私は何かを言う時、文頭に「いや」や「まあ」と付けてしまう癖がある。これは周りに言われて初めて自覚した癖だ。他にも貧乏ゆすりや口が開いてしまうことなど、無意識にやってしまうことを家族や友人に言われて気付くことが多い。

その中で、初めて他人に言われる前に気付いた癖がある。それは腕組みである。家でテレビを見ている時などもしているのだが、外を一人で歩いている時に腕組みをしていることが多いことに気付いた。

そもそも人間の歩くという動作において、腕も連動しているため、腕組みしながら歩くと若干のぎこちなさを感じる。

それなのになぜ腕組みをしながら歩きたいのか。

私は警戒心からの自己防衛としての意味合いが強いと考えた。

別に一人で歩く事なんてよくあることだと思うが、すれ違う人に「一人で歩いていて可哀想」なんて思われててたまるか、という謎の感情のもと、強がった姿勢を見せたいという意思から表れる行動だと考えた。

防衛なんて言い方は大袈裟かもしれないが、自分から気付いたら癖の発生理由を自分なりに納得いく形で導き出せたので、「まあいいか」と思った。




割とあっさり完結したなと思いながら、「腕組みする心理の一般論はあるのかな」と少し気になったため、気休め程度にネットで調べてみた。

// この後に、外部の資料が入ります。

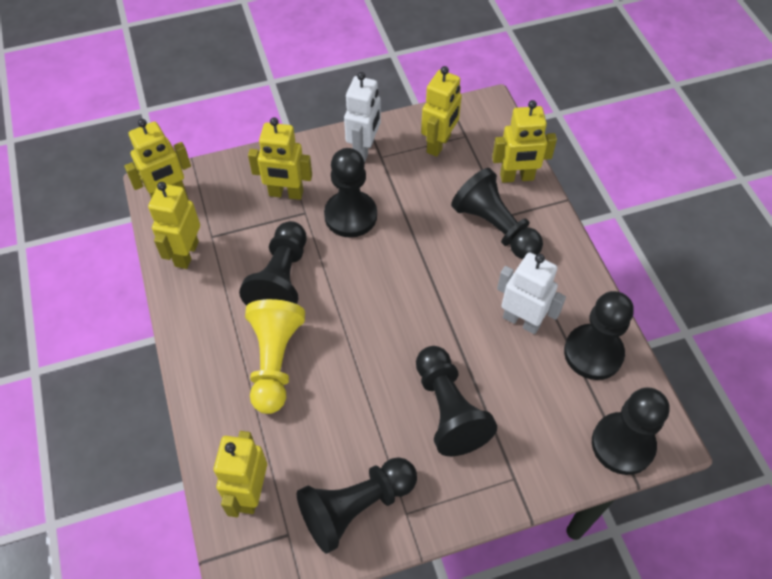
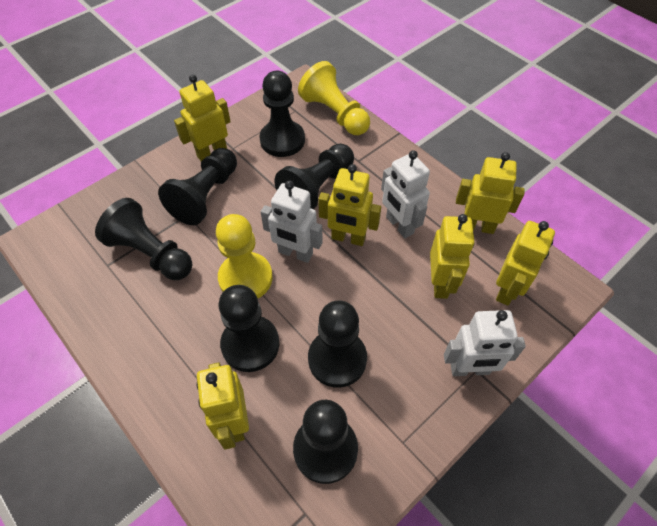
white robot: [344,72,381,162] [497,252,566,334] = 2 -> [261,181,323,263] [381,150,430,238] [444,310,526,376] = 3
yellow pawn: [245,299,305,414] = 1 -> [216,214,273,298] [298,61,370,135] = 2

すると、「相手を警戒していたり、威嚇していたりする意味合いがある」と書かれていた。

私はかなり動揺した。と同時に恥ずかしくなった。

自分でふと認識した癖である腕組みという行為に、実は深い理由があるということを私なりに導き出して、「それなりに納得いくものになったな」というささやかな自己満足感を味わったのも束の間、それはただの一般論だったのだ。

一般論をあたかも私なりの考えのように提示しようとしていた。ダサい。ダサすぎる。心理学の先生に笑われる。

それを一般論だと気づかぬまま投稿してしまうよりは良かった、と思うしかない。投稿後に「それってネットとかに普通に書いてあるよ」なんて言われたら目も当てられない。

この論は振出しに戻ってしまった。もう一度、なぜ私は無意識に一人で歩いている時に腕組みをするのか。より深く考えた。

まず、「孤高の存在であることを示すためではないか」と考えてみた。誰かと群れることなく、一人で考え事でもしながら歩いてる雰囲気を醸し出す感じへの自惚れとでも言おうか。

だが、私がそんな自意識過剰な人間だとは認識していない。正確に言うと、私が自意識過剰な人間だと認めたくない。この理由を採用することは、私の自意識過剰を助長するものであるため、納得出来なかった。

腕のやり場に困ったためではないか」とも考えてみた。手持ち無沙汰で、腕をぶらぶらさせるのもみっともないし、一番腕の収まりが良いのが結果として腕を組むことなのだろうと。

だが、それだと一人である理由がどこにもないのだ。手持ち無沙汰でみっともないという理由は、集団で歩いている時にも当てはまる。でも、私は一人で歩いている時に腕組みすることが多いのだ。これも納得出来なかった。

他の理由も考えてみたが、「自己防衛」よりしっくりくる理由はなかった。それが一般論なのだから当たり前なのだが。

結局、あれこれ1時間ほど考えたがギブアップ。新しい腕組みの理由を考えている間、ずっと腕組みしたいてことに気付くのはその後である。